▶ [What you should do]: What is needed is an exact copy of the lines from the one containing "çamento do Estado 2027" through the final line of the material below.
Records provided START
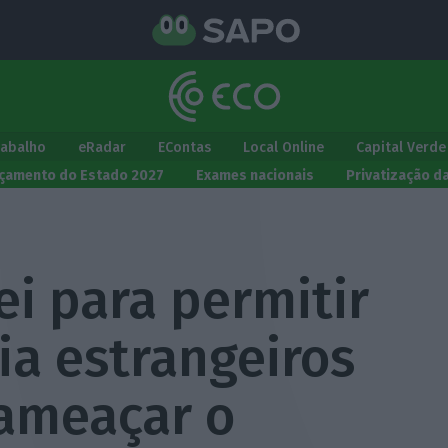
rabalho
eRadar
EContas
Local Online
Capital Verde
çamento do Estado 2027
Exames nacionais
Privatização d
lei para permitir
ia estrangeiros
ameaçar o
Records provided END
▶ [Exercise solution]:
çamento do Estado 2027
Exames nacionais
Privatização d
lei para permitir
ia estrangeiros
ameaçar o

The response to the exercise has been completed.